Car en effet, Tsui Hark dépouille la saga de ce qui faisait sa substance pour mieux la réinventer en incorporant notamment un personnage féminin qui fait toute la différence, incarné par une Anita Mui bouleversante et iconisée avec ou sans gun et qui va habiller au sens propre comme au sens figuré, le personnage de Mark (son imperméable, ses lunettes de soleil, son style aux deux flingues, et finalement sa rage désespérée). Il faut voir comment Tsui Hark réglait ses comptes avec Woo en mettant en avant une femme tout en enlevant à Mark ce qui faisait sa force, en le ridiculisant à demi (une leçon qu'il reprendra pour la décupler dans son deuxième film avec JCVD). Ainsi, le côté polar/hard-boiled passe souvent au second plan pour mettre en avant un contexte bouillonnant (qui évoque celui de L'enfer des armes, les mouvements de foule en plus) et surtout un chassé-croisé amoureux touchant et dangereux (on pense à Shanghai Blues et surtout Pekin Opera Blues).

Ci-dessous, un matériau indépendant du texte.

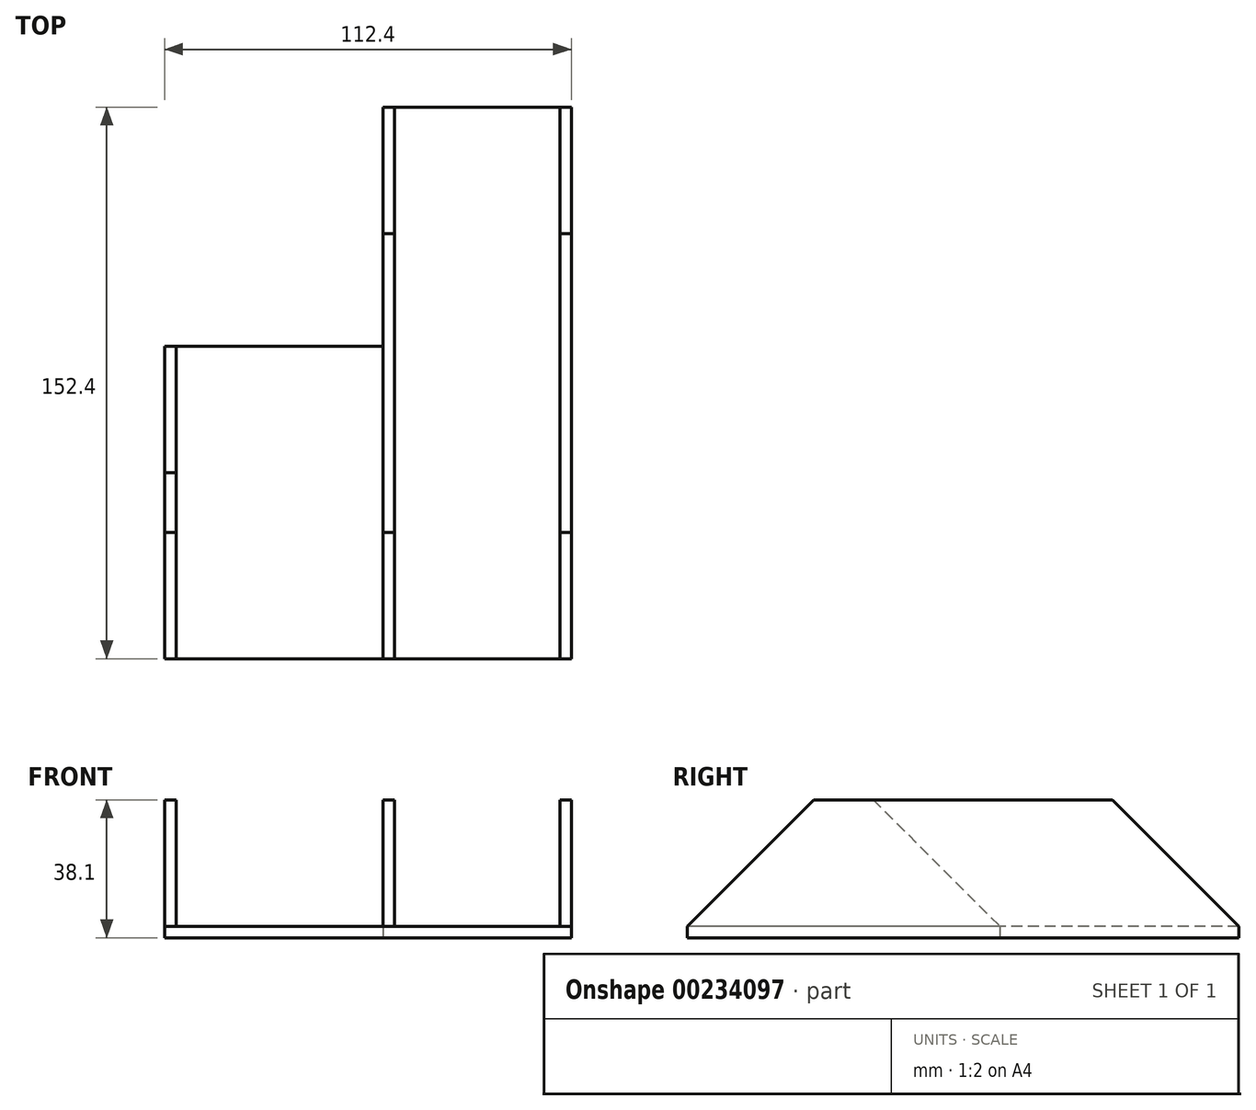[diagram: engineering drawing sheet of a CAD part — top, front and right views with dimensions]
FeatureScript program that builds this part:
annotation { "Feature Type Name" : "Feature", "Feature Type Description" : "" }
export const myFeature = defineFeature(function(context is Context, id is Id, definition is map)
    precondition{}
    {
        {
            var Q0;
            Q0=qCreatedBy(makeId("Top.planeOp"),FACE);
            var sketch = newSketch(context, id + "F0", { "sketchPlane" : qUnion([Q0])});
            skLineSegment(sketch, "E0.bottom", {"start": v(0, 0) * mm, "end": v(45.72, 0) * mm});
            skLineSegment(sketch, "E0.top", {"start": v(0, -152.4) * mm, "end": v(45.72, -152.4) * mm});
            skLineSegment(sketch, "E0.left", {"start": v(0, 0) * mm, "end": v(0, -152.4) * mm});
            skLineSegment(sketch, "E0.right", {"start": v(45.72, 0) * mm, "end": v(45.72, -152.4) * mm});
            skSolve(sketch);
        }
        {
            var Q0;
            Q0 = qSketchRegion(id + "F0", true);
            extrude(context, id + "F1", {"entities" : qUnion([Q0]), "depth" : 3.17 * mm});
        }
        {
            var Q0;
            Q0=makeQuery(id+"F1.opExtrude","SWEPT_FACE",FACE,{"disambiguationData":[OSD([sQuery(id+"F0.wireOp",EDGE,"E0.right")])]});
            var sketch = newSketch(context, id + "F2", { "sketchPlane" : qUnion([Q0])});
            skLineSegment(sketch, "E1", {"start": v(-152.4, 0) * mm, "end": v(-152.4, 3.18) * mm});
            skLineSegment(sketch, "E2", {"start": v(-152.4, 3.18) * mm, "end": v(-117.48, 38.1) * mm});
            skLineSegment(sketch, "E3", {"start": v(-117.48, 38.1) * mm, "end": v(-34.93, 38.1) * mm});
            skLineSegment(sketch, "E4", {"start": v(-34.93, 38.1) * mm, "end": v(0, 3.18) * mm});
            skLineSegment(sketch, "E5", {"start": v(0, 3.17) * mm, "end": v(0, 0) * mm});
            skLineSegment(sketch, "E6", {"start": v(0, 0) * mm, "end": v(-152.4, 0) * mm});
            skSolve(sketch);
        }
        {
            var Q0;
            Q0 = qSketchRegion(id + "F2", true);
            extrude(context, id + "F3", {"entities" : qUnion([Q0]), "operationType" : NewBodyOperationType.ADD, "depth" : 3.17 * mm});
        }
        {
            var Q0;
            Q0=makeQuery(id+"F1.opExtrude","SWEPT_FACE",FACE,{"disambiguationData":[OSD([sQuery(id+"F0.wireOp",EDGE,"E0.left")])]});
            var sketch = newSketch(context, id + "F4", { "sketchPlane" : qUnion([Q0])});
            skLineSegment(sketch, "E7", {"start": v(0, 0) * mm, "end": v(0, 3.18) * mm});
            skLineSegment(sketch, "E8", {"start": v(0, 3.17) * mm, "end": v(34.92, 38.1) * mm});
            skLineSegment(sketch, "E9", {"start": v(34.92, 38.1) * mm, "end": v(117.48, 38.1) * mm});
            skLineSegment(sketch, "E10", {"start": v(117.48, 38.1) * mm, "end": v(152.4, 3.18) * mm});
            skLineSegment(sketch, "E11", {"start": v(152.4, 3.18) * mm, "end": v(152.4, 0) * mm});
            skLineSegment(sketch, "E12", {"start": v(152.4, 0) * mm, "end": v(0, 0) * mm});
            skSolve(sketch);
        }
        {
            var Q0;
            Q0=makeQuery(id+"F4.imprint","IMPRINT",FACE,{"disambiguationData":[TD([[makeQuery(id+"F4.imprint","IMPRINT",EDGE,{"derivedFrom":sQuery(id+"F4.wireOp",EDGE,"E8")}),-1.0]])]});
            var Q1;
            Q1 = qSketchRegion(id + "F4", true);
            extrude(context, id + "F5", {"entities" : qUnion([Q0, Q1]), "operationType" : NewBodyOperationType.ADD, "depth" : 3.17 * mm});
        }
        {
            var Q0;
            Q0=makeQuery(id+"F5.boolean.opBoolean","MERGE",FACE,{"derivedFrom":[makeQuery(id+"F3.boolean.opBoolean","MERGE",FACE,{"derivedFrom":[makeQuery(id+"F1.opExtrude","CAP_FACE",FACE,{"disambiguationData":[OSD([sQuery(id+"F0.wireOp",EDGE,"E0.bottom"),sQuery(id+"F0.wireOp",EDGE,"E0.top"),sQuery(id+"F0.wireOp",EDGE,"E0.left"),sQuery(id+"F0.wireOp",EDGE,"E0.right")])],"isStart":true}),makeQuery(id+"F3.opExtrude","SWEPT_FACE",FACE,{"disambiguationData":[OSD([sQuery(id+"F2.wireOp",EDGE,"E6")])]})]}),makeQuery(id+"F5.opExtrude","SWEPT_FACE",FACE,{"disambiguationData":[OSD([sQuery(id+"F4.wireOp",EDGE,"E12")])]})]});
            var sketch = newSketch(context, id + "F6", { "sketchPlane" : qUnion([Q0])});
            skLineSegment(sketch, "E13.bottom", {"start": v(-3.18, 152.4) * mm, "end": v(-60.33, 152.4) * mm});
            skLineSegment(sketch, "E13.top", {"start": v(-3.17, 66.04) * mm, "end": v(-60.32, 66.04) * mm});
            skLineSegment(sketch, "E13.left", {"start": v(-3.18, 152.4) * mm, "end": v(-3.18, 66.04) * mm});
            skLineSegment(sketch, "E13.right", {"start": v(-60.33, 152.4) * mm, "end": v(-60.32, 66.04) * mm});
            skSolve(sketch);
        }
        {
            var Q0;
            Q0=makeQuery(id+"F6.imprint","IMPRINT",FACE,{"disambiguationData":[TD([[makeQuery(id+"F6.imprint","IMPRINT",EDGE,{"derivedFrom":sQuery(id+"F6.wireOp",EDGE,"E13.bottom")}),1.0]])]});
            extrude(context, id + "F7", {"entities" : qUnion([Q0]), "operationType" : NewBodyOperationType.ADD, "oppositeDirection" : true, "depth" : 3.17 * mm});
        }
        {
            var Q0;
            Q0=makeQuery(id+"F7.opExtrude","SWEPT_FACE",FACE,{"disambiguationData":[OSD([sQuery(id+"F6.wireOp",EDGE,"E13.right")])]});
            var sketch = newSketch(context, id + "F8", { "sketchPlane" : qUnion([Q0])});
            skLineSegment(sketch, "E14", {"start": v(152.4, 0) * mm, "end": v(152.4, 3.18) * mm});
            skLineSegment(sketch, "E15", {"start": v(152.4, 3.18) * mm, "end": v(117.48, 38.1) * mm});
            skLineSegment(sketch, "E16", {"start": v(117.47, 38.1) * mm, "end": v(100.97, 38.1) * mm});
            skLineSegment(sketch, "E17", {"start": v(100.97, 38.1) * mm, "end": v(66.04, 3.17) * mm});
            skLineSegment(sketch, "E18", {"start": v(66.04, 3.17) * mm, "end": v(66.04, 0) * mm});
            skLineSegment(sketch, "E19", {"start": v(66.04, 0) * mm, "end": v(152.4, 0) * mm});
            skSolve(sketch);
        }
        {
            var Q0;
            Q0 = qSketchRegion(id + "F8", true);
            extrude(context, id + "F9", {"entities" : qUnion([Q0]), "operationType" : NewBodyOperationType.ADD, "depth" : 3.17 * mm});
        }
    });
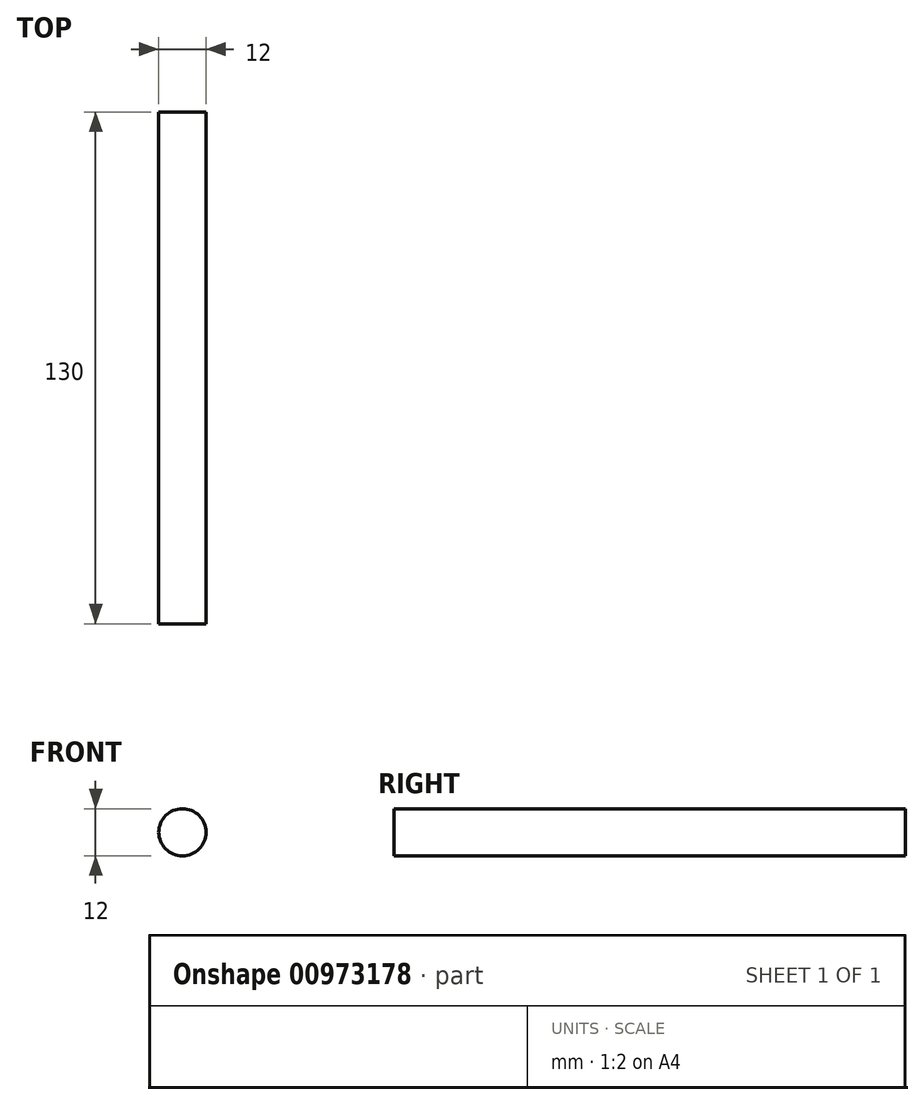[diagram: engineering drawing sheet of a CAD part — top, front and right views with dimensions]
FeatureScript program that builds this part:
annotation { "Feature Type Name" : "Feature", "Feature Type Description" : "" }
export const myFeature = defineFeature(function(context is Context, id is Id, definition is map)
    precondition{}
    {
        {
            var Q0;
            Q0=qCreatedBy(makeId("Front.planeOp"),FACE);
            var sketch = newSketch(context, id + "F0", { "sketchPlane" : qUnion([Q0])});
            skCircle(sketch, "E0", {"center": v(0, 0) * mm, "radius": 6 * mm});
            skSolve(sketch);
        }
        {
            var Q0;
            Q0=makeQuery(id+"F0.imprint","IMPRINT",FACE,{"disambiguationData":[TD([[makeQuery(id+"F0.imprint","IMPRINT",EDGE,{"derivedFrom":sQuery(id+"F0.wireOp",EDGE,"E0")}),1.0]])]});
            extrude(context, id + "F1", {"entities" : qUnion([Q0]), "depth" : 130 * mm, "offsetDistance" : 25 * mm});
        }
    });
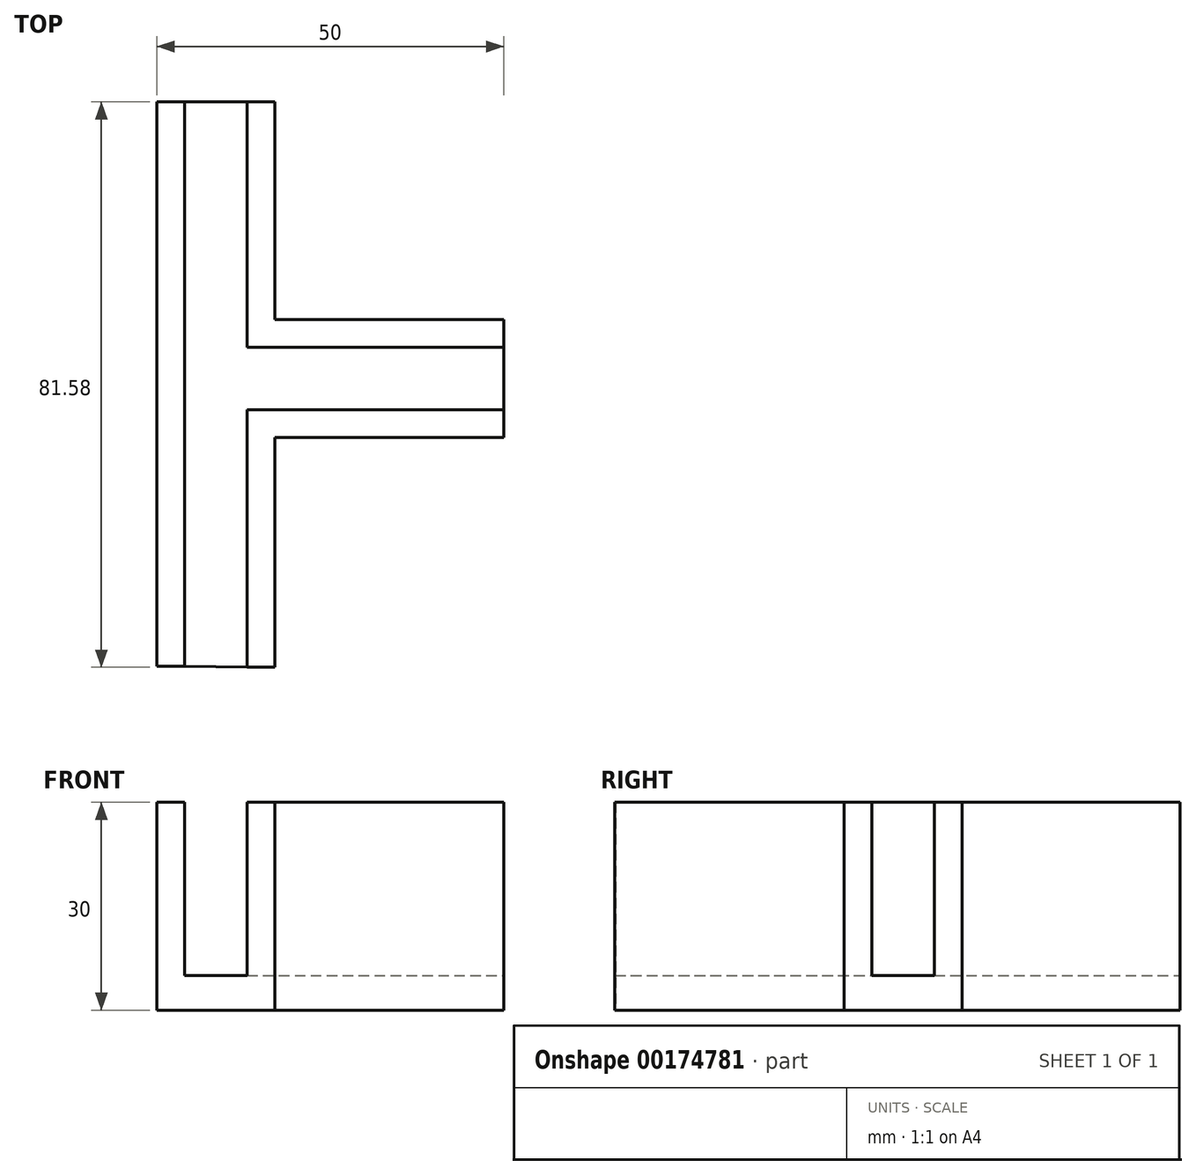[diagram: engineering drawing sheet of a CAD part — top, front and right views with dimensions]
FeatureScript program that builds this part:
annotation { "Feature Type Name" : "Feature", "Feature Type Description" : "" }
export const myFeature = defineFeature(function(context is Context, id is Id, definition is map)
    precondition{}
    {
        {
            var Q0;
            Q0=qCreatedBy(makeId("Top.planeOp"),FACE);
            var sketch = newSketch(context, id + "F0", { "sketchPlane" : qUnion([Q0])});
            skLineSegment(sketch, "E0", {"start": v(-23.98, -11.05) * mm, "end": v(-23.98, 38.95) * mm});
            skLineSegment(sketch, "E1", {"start": v(-6.98, 38.95) * mm, "end": v(26.02, 38.95) * mm});
            skLineSegment(sketch, "E2", {"start": v(26.02, 38.95) * mm, "end": v(26.02, 21.95) * mm});
            skLineSegment(sketch, "E3", {"start": v(26.02, 21.95) * mm, "end": v(-6.98, 21.95) * mm});
            skLineSegment(sketch, "E4", {"start": v(-6.98, 21.95) * mm, "end": v(-6.98, -11.19) * mm});
            skLineSegment(sketch, "E5", {"start": v(-6.98, -11.19) * mm, "end": v(-23.98, -11.05) * mm});
            skLineSegment(sketch, "E6", {"start": v(-23.98, 38.95) * mm, "end": v(-23.98, 70.39) * mm});
            skLineSegment(sketch, "E7", {"start": v(-23.98, 70.39) * mm, "end": v(-6.98, 70.39) * mm});
            skLineSegment(sketch, "E8", {"start": v(-6.98, 70.39) * mm, "end": v(-6.98, 38.95) * mm});
            skSolve(sketch);
        }
        {
            var Q0;
            Q0=makeQuery(id+"F0.imprint","IMPRINT",FACE,{"disambiguationData":[TD([[makeQuery(id+"F0.imprint","IMPRINT",EDGE,{"derivedFrom":sQuery(id+"F0.wireOp",EDGE,"E0")}),-1.0]])]});
            extrude(context, id + "F1", {"entities" : qUnion([Q0]), "depth" : 30 * mm});
        }
        {
            var Q0;
            Q0=makeQuery(id+"F1.opExtrude","CAP_FACE",FACE,{"disambiguationData":[OSD([sQuery(id+"F0.wireOp",EDGE,"E0"),sQuery(id+"F0.wireOp",EDGE,"E1"),sQuery(id+"F0.wireOp",EDGE,"E2"),sQuery(id+"F0.wireOp",EDGE,"E3"),sQuery(id+"F0.wireOp",EDGE,"E4"),sQuery(id+"F0.wireOp",EDGE,"E5")])],"isStart":false});
            var sketch = newSketch(context, id + "F2", { "sketchPlane" : qUnion([Q0])});
            skLineSegment(sketch, "E9", {"start": v(-19.98, -11.08) * mm, "end": v(-19.98, 34.95) * mm});
            skLineSegment(sketch, "E10", {"start": v(-10.98, 34.95) * mm, "end": v(26.02, 34.95) * mm});
            skLineSegment(sketch, "E11", {"start": v(-10.98, -11.15) * mm, "end": v(-10.98, 25.95) * mm});
            skLineSegment(sketch, "E12", {"start": v(-10.98, 25.95) * mm, "end": v(26.02, 25.95) * mm});
            skLineSegment(sketch, "E13", {"start": v(-19.98, 34.95) * mm, "end": v(-19.98, 70.39) * mm});
            skLineSegment(sketch, "E14", {"start": v(-10.98, 34.95) * mm, "end": v(-10.98, 70.39) * mm});
            skSolve(sketch);
        }
        {
            var Q0;
            {var subQ3=sQuery(id+"F2.wireOp",EDGE,"E9");Q0=makeQuery(id+"F2.imprint","IMPRINT",FACE,{"disambiguationData":[TD([[makeQuery(id+"F2.imprint","IMPRINT",EDGE,{"derivedFrom":subQ3}),-1.0]])]});}
            extrude(context, id + "F3", {"entities" : qUnion([Q0]), "operationType" : NewBodyOperationType.REMOVE, "oppositeDirection" : true, "depth" : 25 * mm});
        }
    });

Par contre, Tsui Hark était loin d'égaler la maestria de John Woo dans sa manière de filmer les séquences armées (c'est souvent filmé en plan rapproché sans que la caméra bouge trop, mais visuellement au moins c'est efficace), et il faudra attendre sa période US pour qu'il développe pleinement ce talent en s'inspirant ironiquement de John Woo à son meilleur (ici il commençait déjà un peu à le singer avec un petit abus de ralentis). Sinon Tsui Hark répond présent à la photo avec ses beaux petits travellings et contre-plongées, et ses ambiances bleutées pour les séquences extérieures de nuit. Et surtout j'aime bien l'ambiance mélancolique qui s'installe à travers notamment un thème musical chanté par Anita Mui en personne, la classe.
Au fond, la durée du film est peut-être un peu excessive pour ce que ça raconte avec son intermède amoureux légèrement poussif, et ses nombreuses séquences insistant lourdement sur la corruption des douaniers, mais finalement ce n'est pas trop mal rythmé et ça remplit parfaitement son contrat en termes d'émotion (malgré quelques raccourcis sur les relations entre personnages, mais faut dire que l'alchimie entre eux fonctionne bien) avec l'exil de l'oncle qui ne se déroule pas aussi bien que prévu et surtout, bien sûr, cette destinée aux allures shakespeariennes qui se dessine autour de Mark, via sa relation torturée avec Kit, ce qui colle carrément avec la base de son personnage. D'autant plus que cet opus prépare en grandes pompes le retour de Tsui Hark derrière la caméra avec le non moins mélancolique Il était une fois en Chine.
En résumé, ce reboot du Syndicat du crime ne manque pas d'intérêt malgré ses quelques longueurs, avec en premier lieu l'iconisation du personnage féminin et la manière dont Mark est repensé à partir de ce dernier.